This was the issue, in case anyone else comes across it:

Pro tip folks:

Save your code off to repl.it or something to ensure you never end up in a situation where you need access to that code again and FCC has sent your solutions off into the cosmic shitter. Seriously, I’ve done upwards of 500 lessons in the past few days and none of them are available if I click them on my portfolio or from the curriculum page (or even if I download “all my data” from my settings page) … the cosmic shitter has them.

Retrospective on “Javascript Algorithms And Data Structures Certification (300 hours)”

Well, firstly, it took me under 8, but I’m pretty comfortable with both JavaScript and Algorithms and Data Structures. I could easily see it taking 300 (or even double/triple that) if you’re new to programming. I’m not really convinced that giving an hours estimate is that helpful because, really, when you get down to it, how long it’s going to take is going to be different for everyone and I think saying “300 hours” is pretty detrimental to morale of true beginners who might well take longer.

Some of the new lessons are brilliant. JavaScript is now covered much more thoroughly — there was a vast improvement to the JS coverage in the revamp. Seriously. It’s much better.

That said, though the individual lessons were much better, and the sequences within a section are quite good, the overall sequence would have benefited a lot from a bit of analysis and restructuring. In several cases, “the basics” came dozens of lessons and several sections later in the sequence than more advanced topics. Case in point, one early lesson relies on the use of Array.map and any solution that doesn’t use map is not accepted — neither the lesson, nor any lesson before it mentioned map, and map doesn’t first appear in the curriculum until several sections later. I very much got the impression that the sequence was drawn up and finalized without anyone ever actually going through the entire section start to finish and ordering them logically so later lessons build on earlier ones.

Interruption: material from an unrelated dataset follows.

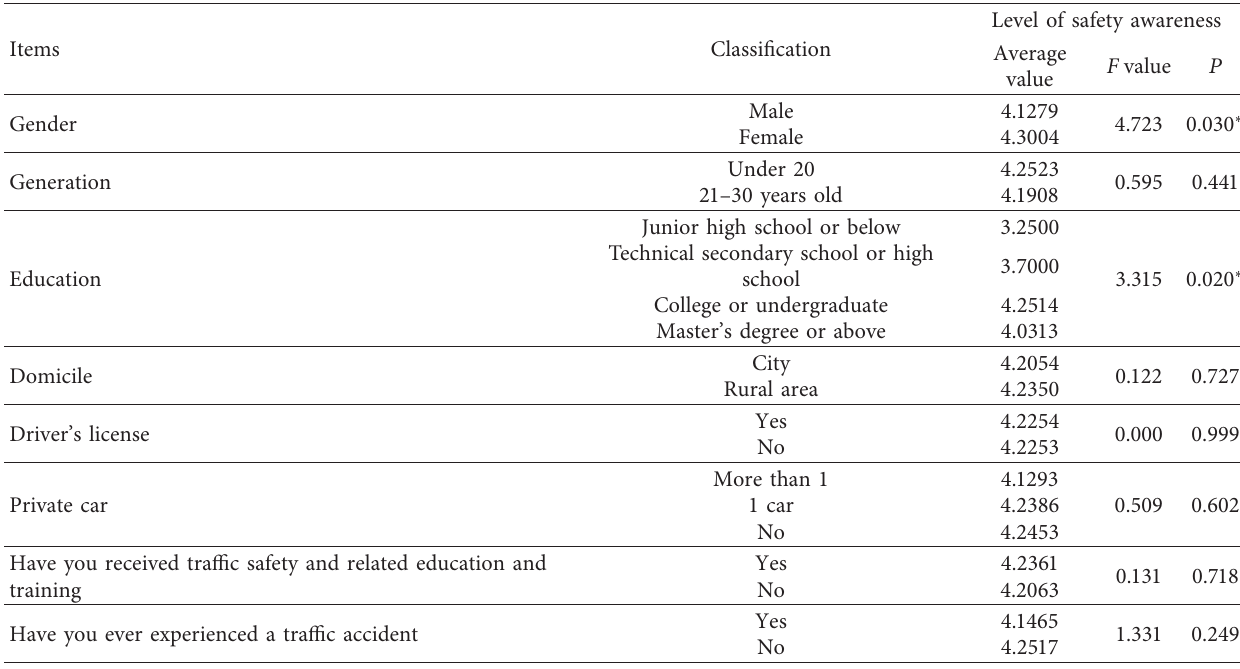
Table 5: Analysis of variance for safety awareness among young pedestrians ( N �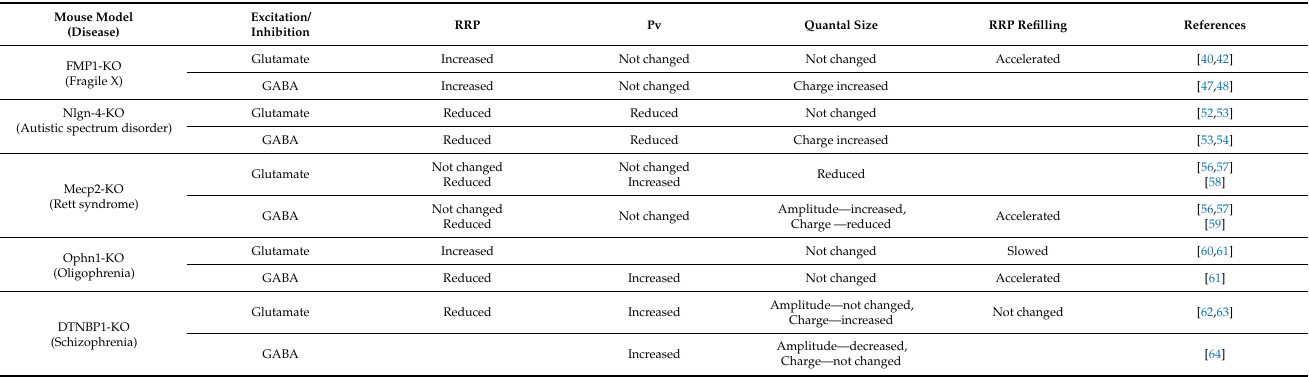
Table 1. Changes in glutamatergic and GABAergic transmission observed in the mouse models. Empty boxes mean “no data reported”. Note that both mean amplitude and area of mPSCs (if reported) are mentioned in the column “Quantal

Additionally, this section would really benefit from a “for more information” page wrap-up. The content is much improved over the last FCC release, but there are still gaps. There should, at minimum, be links to MDN — there used to be, but they seem to all be gone now.

Pro Tip #2:

Don’t take FCC’s curriculum as all you need to know. When, you’re learning a section, also consult the official docs. By this I mean: hit up MDN for HTML/CSS/JavaScript — and nodejs.org or reactjs.org or whatever the official site is for whatever you happen to be using. You’ll find that there’s a wealth of additional information available to you. Don’t just FCC and StackOverflow your way through the curriculum, you’d be doing yourself a disservice.